» WHAT THE TASK REQUIRES:
Return the material exactly. Every line must stay as it is.

» MATERIAL PROVIDED:
○ ○ ○ ○ ○ ○ ○

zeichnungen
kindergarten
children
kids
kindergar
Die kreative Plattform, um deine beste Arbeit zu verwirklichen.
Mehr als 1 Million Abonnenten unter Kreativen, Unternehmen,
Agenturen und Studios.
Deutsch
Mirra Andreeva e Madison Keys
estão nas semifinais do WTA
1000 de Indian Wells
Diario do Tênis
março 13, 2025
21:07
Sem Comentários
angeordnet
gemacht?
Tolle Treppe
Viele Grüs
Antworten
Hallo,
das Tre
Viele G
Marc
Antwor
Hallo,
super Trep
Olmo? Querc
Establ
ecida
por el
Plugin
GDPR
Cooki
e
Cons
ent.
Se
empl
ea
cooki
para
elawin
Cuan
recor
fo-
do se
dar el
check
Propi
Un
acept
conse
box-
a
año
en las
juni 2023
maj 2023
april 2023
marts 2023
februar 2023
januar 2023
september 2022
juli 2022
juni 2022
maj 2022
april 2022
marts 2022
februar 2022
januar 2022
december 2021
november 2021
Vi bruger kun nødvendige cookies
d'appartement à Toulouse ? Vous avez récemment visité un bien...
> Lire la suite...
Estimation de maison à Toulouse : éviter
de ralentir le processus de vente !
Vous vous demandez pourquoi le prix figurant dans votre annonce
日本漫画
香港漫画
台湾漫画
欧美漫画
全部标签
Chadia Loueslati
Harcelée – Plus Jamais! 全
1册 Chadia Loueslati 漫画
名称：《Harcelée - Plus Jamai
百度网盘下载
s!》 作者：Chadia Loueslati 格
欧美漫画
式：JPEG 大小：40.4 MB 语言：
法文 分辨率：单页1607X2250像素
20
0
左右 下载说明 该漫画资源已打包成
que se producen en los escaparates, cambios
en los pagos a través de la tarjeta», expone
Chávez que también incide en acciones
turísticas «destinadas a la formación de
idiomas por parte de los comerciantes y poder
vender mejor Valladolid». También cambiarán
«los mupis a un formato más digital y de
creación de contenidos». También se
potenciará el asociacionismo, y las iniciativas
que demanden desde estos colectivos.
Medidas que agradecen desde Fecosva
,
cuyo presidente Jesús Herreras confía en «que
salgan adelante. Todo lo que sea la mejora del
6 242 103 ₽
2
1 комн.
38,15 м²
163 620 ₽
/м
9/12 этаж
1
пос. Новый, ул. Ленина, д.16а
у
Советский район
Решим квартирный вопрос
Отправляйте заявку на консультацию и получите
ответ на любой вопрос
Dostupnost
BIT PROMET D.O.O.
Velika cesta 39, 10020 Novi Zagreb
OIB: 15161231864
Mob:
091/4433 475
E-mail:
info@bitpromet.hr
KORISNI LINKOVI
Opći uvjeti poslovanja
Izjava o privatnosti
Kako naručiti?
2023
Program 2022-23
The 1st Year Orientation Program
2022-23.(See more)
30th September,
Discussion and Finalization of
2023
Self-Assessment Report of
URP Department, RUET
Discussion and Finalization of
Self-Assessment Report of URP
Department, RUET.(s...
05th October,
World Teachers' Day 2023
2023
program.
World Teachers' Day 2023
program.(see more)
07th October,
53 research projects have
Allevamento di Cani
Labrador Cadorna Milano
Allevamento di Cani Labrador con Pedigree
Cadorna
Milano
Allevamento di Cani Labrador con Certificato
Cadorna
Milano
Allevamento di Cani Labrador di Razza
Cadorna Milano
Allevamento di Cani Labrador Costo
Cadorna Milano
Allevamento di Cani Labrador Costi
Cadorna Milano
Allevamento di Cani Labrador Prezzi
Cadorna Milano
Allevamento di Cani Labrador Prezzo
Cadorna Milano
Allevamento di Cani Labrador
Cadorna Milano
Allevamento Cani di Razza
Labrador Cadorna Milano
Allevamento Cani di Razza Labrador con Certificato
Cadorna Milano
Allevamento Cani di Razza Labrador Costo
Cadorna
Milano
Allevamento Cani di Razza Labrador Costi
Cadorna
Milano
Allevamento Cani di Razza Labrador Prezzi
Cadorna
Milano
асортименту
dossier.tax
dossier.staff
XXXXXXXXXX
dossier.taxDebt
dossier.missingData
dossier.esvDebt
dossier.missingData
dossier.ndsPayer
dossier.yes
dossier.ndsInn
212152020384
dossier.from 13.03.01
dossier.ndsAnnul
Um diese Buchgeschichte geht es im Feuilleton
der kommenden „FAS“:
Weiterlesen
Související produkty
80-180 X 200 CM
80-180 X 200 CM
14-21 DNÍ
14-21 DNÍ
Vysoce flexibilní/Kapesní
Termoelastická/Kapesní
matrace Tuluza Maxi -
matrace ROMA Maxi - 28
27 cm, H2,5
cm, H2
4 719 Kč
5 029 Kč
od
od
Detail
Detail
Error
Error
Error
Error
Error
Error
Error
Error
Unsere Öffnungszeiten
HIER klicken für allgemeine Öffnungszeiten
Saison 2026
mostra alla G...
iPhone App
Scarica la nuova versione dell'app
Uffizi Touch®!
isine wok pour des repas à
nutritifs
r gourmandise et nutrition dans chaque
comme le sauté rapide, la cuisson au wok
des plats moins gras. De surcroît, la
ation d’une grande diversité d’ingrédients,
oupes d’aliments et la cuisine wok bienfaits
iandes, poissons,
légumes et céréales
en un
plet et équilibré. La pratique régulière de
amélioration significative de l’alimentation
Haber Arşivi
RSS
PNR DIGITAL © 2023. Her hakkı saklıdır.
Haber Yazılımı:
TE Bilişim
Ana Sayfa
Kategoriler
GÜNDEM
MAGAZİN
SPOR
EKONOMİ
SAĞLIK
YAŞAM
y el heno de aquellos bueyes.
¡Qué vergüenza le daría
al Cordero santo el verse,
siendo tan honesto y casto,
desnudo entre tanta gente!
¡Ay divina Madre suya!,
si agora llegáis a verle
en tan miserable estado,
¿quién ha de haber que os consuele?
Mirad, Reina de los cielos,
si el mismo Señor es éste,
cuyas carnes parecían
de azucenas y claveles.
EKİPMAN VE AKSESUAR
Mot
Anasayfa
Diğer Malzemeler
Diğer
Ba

○ ○ ○ ○ ○ ○ ○

» RESULT OF THIS TASK:
zeichnungen
kindergarten
children
kids
kindergar
Die kreative Plattform, um deine beste Arbeit zu verwirklichen.
Mehr als 1 Million Abonnenten unter Kreativen, Unternehmen,
Agenturen und Studios.
Deutsch
Mirra Andreeva e Madison Keys
estão nas semifinais do WTA
1000 de Indian Wells
Diario do Tênis
março 13, 2025
21:07
Sem Comentários
angeordnet
gemacht?
Tolle Treppe
Viele Grüs
Antworten
Hallo,
das Tre
Viele G
Marc
Antwor
Hallo,
super Trep
Olmo? Querc
Establ
ecida
por el
Plugin
GDPR
Cooki
e
Cons
ent.
Se
empl
ea
cooki
para
elawin
Cuan
recor
fo-
do se
dar el
check
Propi
Un
acept
conse
box-
a
año
en las
juni 2023
maj 2023
april 2023
marts 2023
februar 2023
januar 2023
september 2022
juli 2022
juni 2022
maj 2022
april 2022
marts 2022
februar 2022
januar 2022
december 2021
november 2021
Vi bruger kun nødvendige cookies
d'appartement à Toulouse ? Vous avez récemment visité un bien...
> Lire la suite...
Estimation de maison à Toulouse : éviter
de ralentir le processus de vente !
Vous vous demandez pourquoi le prix figurant dans votre annonce
日本漫画
香港漫画
台湾漫画
欧美漫画
全部标签
Chadia Loueslati
Harcelée – Plus Jamais! 全
1册 Chadia Loueslati 漫画
名称：《Harcelée - Plus Jamai
百度网盘下载
s!》 作者：Chadia Loueslati 格
欧美漫画
式：JPEG 大小：40.4 MB 语言：
法文 分辨率：单页1607X2250像素
20
0
左右 下载说明 该漫画资源已打包成
que se producen en los escaparates, cambios
en los pagos a través de la tarjeta», expone
Chávez que también incide en acciones
turísticas «destinadas a la formación de
idiomas por parte de los comerciantes y poder
vender mejor Valladolid». También cambiarán
«los mupis a un formato más digital y de
creación de contenidos». También se
potenciará el asociacionismo, y las iniciativas
que demanden desde estos colectivos.
Medidas que agradecen desde Fecosva
,
cuyo presidente Jesús Herreras confía en «que
salgan adelante. Todo lo que sea la mejora del
6 242 103 ₽
2
1 комн.
38,15 м²
163 620 ₽
/м
9/12 этаж
1
пос. Новый, ул. Ленина, д.16а
у
Советский район
Решим квартирный вопрос
Отправляйте заявку на консультацию и получите
ответ на любой вопрос
Dostupnost
BIT PROMET D.O.O.
Velika cesta 39, 10020 Novi Zagreb
OIB: 15161231864
Mob:
091/4433 475
E-mail:
info@bitpromet.hr
KORISNI LINKOVI
Opći uvjeti poslovanja
Izjava o privatnosti
Kako naručiti?
2023
Program 2022-23
The 1st Year Orientation Program
2022-23.(See more)
30th September,
Discussion and Finalization of
2023
Self-Assessment Report of
URP Department, RUET
Discussion and Finalization of
Self-Assessment Report of URP
Department, RUET.(s...
05th October,
World Teachers' Day 2023
2023
program.
World Teachers' Day 2023
program.(see more)
07th October,
53 research projects have
Allevamento di Cani
Labrador Cadorna Milano
Allevamento di Cani Labrador con Pedigree
Cadorna
Milano
Allevamento di Cani Labrador con Certificato
Cadorna
Milano
Allevamento di Cani Labrador di Razza
Cadorna Milano
Allevamento di Cani Labrador Costo
Cadorna Milano
Allevamento di Cani Labrador Costi
Cadorna Milano
Allevamento di Cani Labrador Prezzi
Cadorna Milano
Allevamento di Cani Labrador Prezzo
Cadorna Milano
Allevamento di Cani Labrador
Cadorna Milano
Allevamento Cani di Razza
Labrador Cadorna Milano
Allevamento Cani di Razza Labrador con Certificato
Cadorna Milano
Allevamento Cani di Razza Labrador Costo
Cadorna
Milano
Allevamento Cani di Razza Labrador Costi
Cadorna
Milano
Allevamento Cani di Razza Labrador Prezzi
Cadorna
Milano
асортименту
dossier.tax
dossier.staff
XXXXXXXXXX
dossier.taxDebt
dossier.missingData
dossier.esvDebt
dossier.missingData
dossier.ndsPayer
dossier.yes
dossier.ndsInn
212152020384
dossier.from 13.03.01
dossier.ndsAnnul
Um diese Buchgeschichte geht es im Feuilleton
der kommenden „FAS“:
Weiterlesen
Související produkty
80-180 X 200 CM
80-180 X 200 CM
14-21 DNÍ
14-21 DNÍ
Vysoce flexibilní/Kapesní
Termoelastická/Kapesní
matrace Tuluza Maxi -
matrace ROMA Maxi - 28
27 cm, H2,5
cm, H2
4 719 Kč
5 029 Kč
od
od
Detail
Detail
Error
Error
Error
Error
Error
Error
Error
Error
Unsere Öffnungszeiten
HIER klicken für allgemeine Öffnungszeiten
Saison 2026
mostra alla G...
iPhone App
Scarica la nuova versione dell'app
Uffizi Touch®!
isine wok pour des repas à
nutritifs
r gourmandise et nutrition dans chaque
comme le sauté rapide, la cuisson au wok
des plats moins gras. De surcroît, la
ation d’une grande diversité d’ingrédients,
oupes d’aliments et la cuisine wok bienfaits
iandes, poissons,
légumes et céréales
en un
plet et équilibré. La pratique régulière de
amélioration significative de l’alimentation
Haber Arşivi
RSS
PNR DIGITAL © 2023. Her hakkı saklıdır.
Haber Yazılımı:
TE Bilişim
Ana Sayfa
Kategoriler
GÜNDEM
MAGAZİN
SPOR
EKONOMİ
SAĞLIK
YAŞAM
y el heno de aquellos bueyes.
¡Qué vergüenza le daría
al Cordero santo el verse,
siendo tan honesto y casto,
desnudo entre tanta gente!
¡Ay divina Madre suya!,
si agora llegáis a verle
en tan miserable estado,
¿quién ha de haber que os consuele?
Mirad, Reina de los cielos,
si el mismo Señor es éste,
cuyas carnes parecían
de azucenas y claveles.
EKİPMAN VE AKSESUAR
Mot
Anasayfa
Diğer Malzemeler
Diğer
Ba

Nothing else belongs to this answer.